Question

Sweet Leaf Tea, a Texas-based maker of bottled iced tea, is a small but fast-growing firm that has gained a loyal following for its use of fresh, organic ingredients in its beverages. Although beverage industry experts recommended that Sweet Leaf replace the organic cane sugar and honey it uses with less costly high-fructose corn syrup, Sweet Leaf refused because of the company's mission to provide a high-quality, organic beverage to consumers. The 11-year-old company has 50 employees, and its products are available in 30% of the U.S. market.
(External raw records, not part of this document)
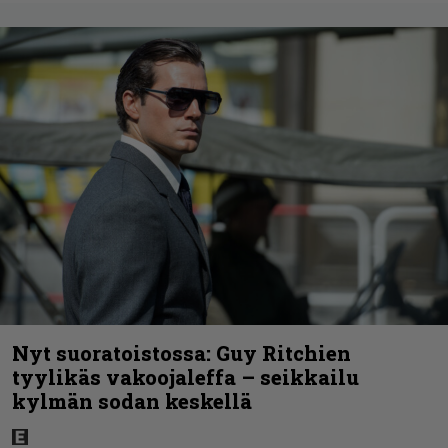
Nyt suoratoistossa: Guy Ritchien
tyylikäs vakoojaleffa – seikkailu
kylmän sodan keskellä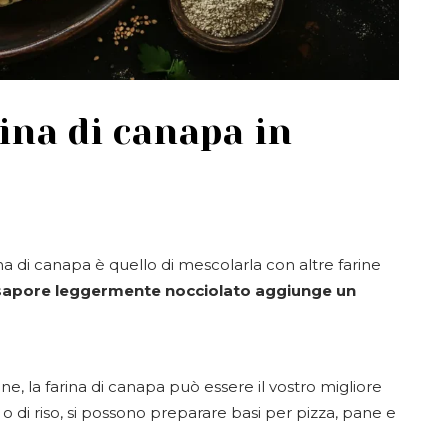
ina di canapa in
na di canapa è quello di mescolarla con altre farine
 sapore leggermente nocciolato aggiunge un
tine, la farina di canapa può essere il vostro migliore
o di riso, si possono preparare basi per pizza, pane e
Sweet Leaf Tea recently received multimillion dollar investments which will enable the business to expand its national presence.
Which of the following, if true, would best support the argument that Sweet Leaf Tea should implement a corporate-level strategy of concentration?
A) Sweet Leaf Tea can expand its customer base and reduce costs by selling its products directly at Sweet Leaf stores.
B) Sweet Leaf Tea can develop a national name by adding new product lines, such as organic snack foods and organic coffee.
C) Sweet Leaf Tea's marketing research indicates that customers would purchase the organic beverages more frequently if the prices were lower.
D) Sweet Leaf Tea can achieve growth by aggressively selling its beverages in current markets where loyal customers will help boost word-of-mouth.